Having a third person (here, OP’s spouse) involved in the co-parenting can only increase frictions and make co-parenting create one other dislocation for the kids. The co-parenting therapist who suggested you avoid speakerphone was likely trying to reduce conflict. According to the literature, children experience negative emotional effects of high-conflict co-parenting such as increased stress, anxiety and divided loyalties (Kelly, 2012).
For OP, The aim should be to find some non-inflamitory manner of record keeping or publicity. Other options are to email each other, or use apps for co-parenting that have a transparent trail and do not violate the privacy of the parties.

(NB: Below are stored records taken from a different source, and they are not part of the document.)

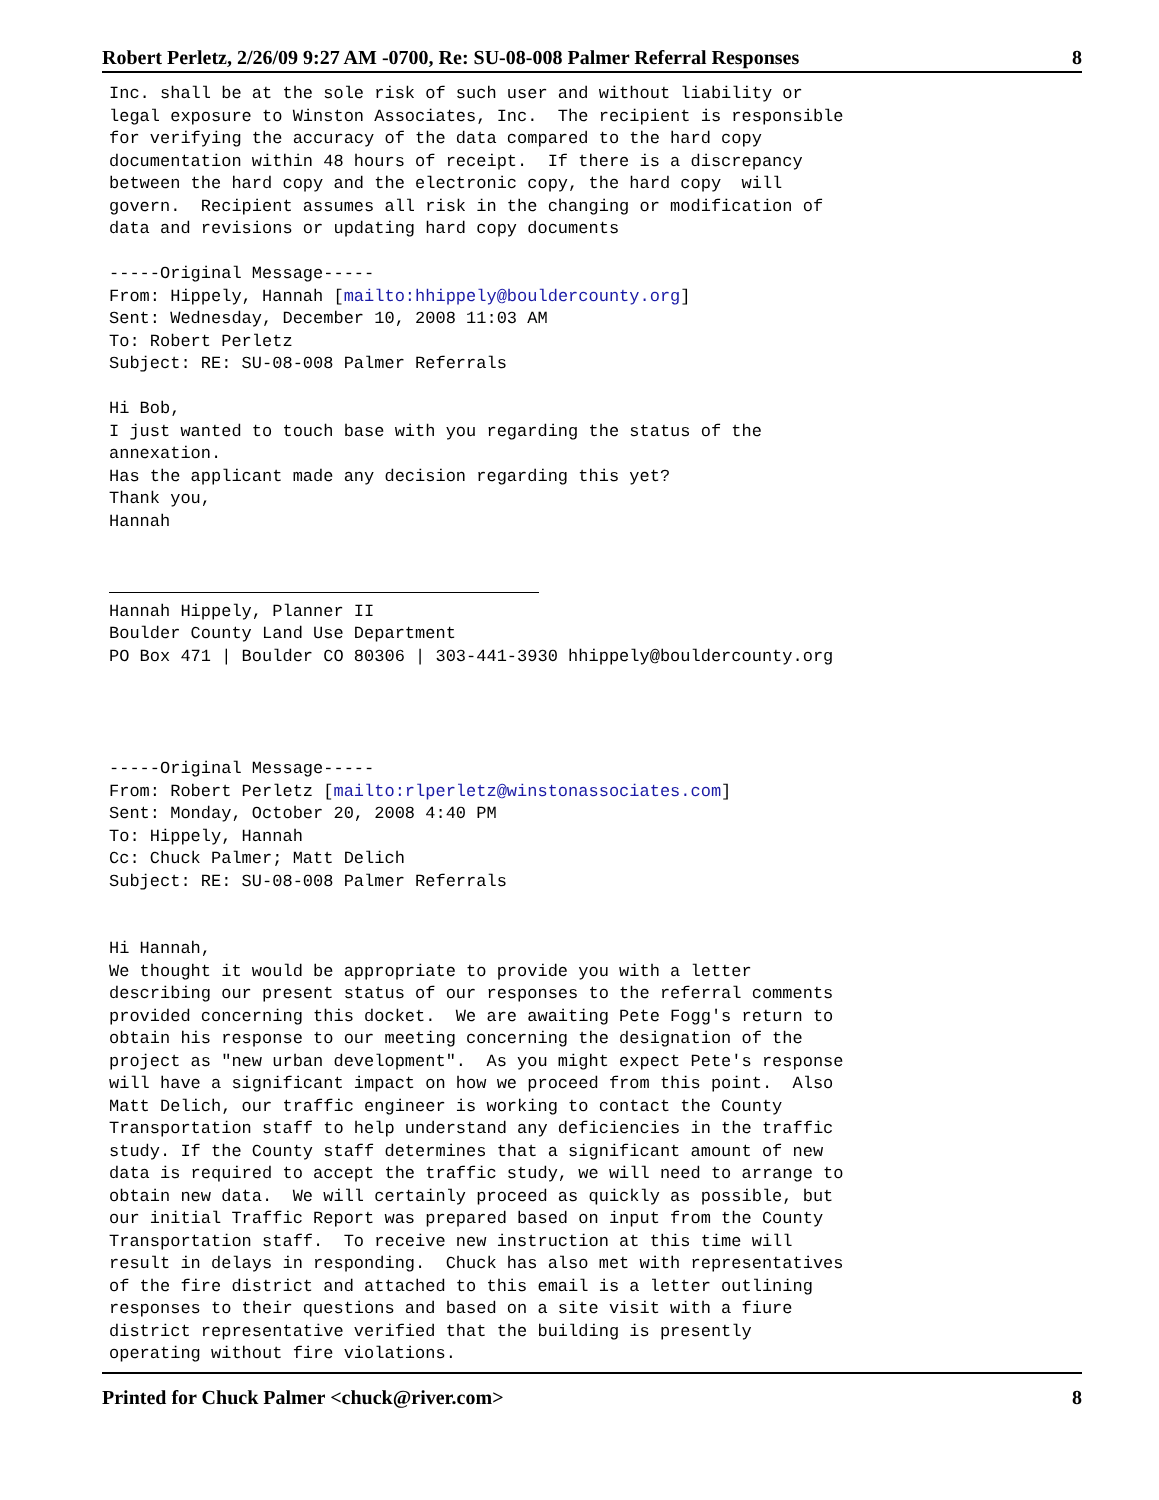Robert Perletz, 2/26/09 9:27 AM -0700, Re: SU-08-008 Palmer Referral Responses 8
Inc. shall be at the sole risk of such user and without liability or
legal exposure to Winston Associates, Inc.  The recipient is responsible
for verifying the accuracy of the data compared to the hard copy
documentation within 48 hours of receipt.  If there is a discrepancy
between the hard copy and the electronic copy, the hard copy  will
govern.  Recipient assumes all risk in the changing or modification of
data and revisions or updating hard copy documents

-----Original Message-----
From: Hippely, Hannah [mailto:hhippely@bouldercounty.org]
Sent: Wednesday, December 10, 2008 11:03 AM
To: Robert Perletz
Subject: RE: SU-08-008 Palmer Referrals

Hi Bob,
I just wanted to touch base with you regarding the status of the
annexation.
Has the applicant made any decision regarding this yet?
Thank you,
Hannah



Hannah Hippely, Planner II
Boulder County Land Use Department
PO Box 471 | Boulder CO 80306 | 303-441-3930 hhippely@bouldercounty.org




-----Original Message-----
From: Robert Perletz [mailto:rlperletz@winstonassociates.com]
Sent: Monday, October 20, 2008 4:40 PM
To: Hippely, Hannah
Cc: Chuck Palmer; Matt Delich
Subject: RE: SU-08-008 Palmer Referrals


Hi Hannah,
We thought it would be appropriate to provide you with a letter
describing our present status of our responses to the referral comments
provided concerning this docket.  We are awaiting Pete Fogg's return to
obtain his response to our meeting concerning the designation of the
project as "new urban development".  As you might expect Pete's response
will have a significant impact on how we proceed from this point.  Also
Matt Delich, our traffic engineer is working to contact the County
Transportation staff to help understand any deficiencies in the traffic
study. If the County staff determines that a significant amount of new
data is required to accept the traffic study, we will need to arrange to
obtain new data.  We will certainly proceed as quickly as possible, but
our initial Traffic Report was prepared based on input from the County
Transportation staff.  To receive new instruction at this time will
result in delays in responding.  Chuck has also met with representatives
of the fire district and attached to this email is a letter outlining
responses to their questions and based on a site visit with a fiure
district representative verified that the building is presently
operating without fire violations.
Printed for Chuck Palmer <chuck@river.com> 8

New Relationships: The Fine Line between Transparency and Over-Sharing
Of course OP is going to find some solace in his new wife. At the same time, making her a party to every fight with his ex could wear on the new marriage. Boundaries are important and while OP can and should express big ticket items, the wife being on every call is gonna put her in a position where at some point she feels like apart of the fight. This view can be hazardous, as it turns the new relationship into a re-battle.
Here’s what people had to say to OP:























I get that OP is frustrated, but lowkey the AH for putting his ex-wife on speak without her knowledge. Although he is motivated by a desire to be transparent and get confirmation for what to him are objective realities, his behavior ultimately erodes trust and inflames co-parenting conflict. OP could use some more constructive coping mechanisms in this situation instead, things like formal writing, co-parenting apps, or mediation.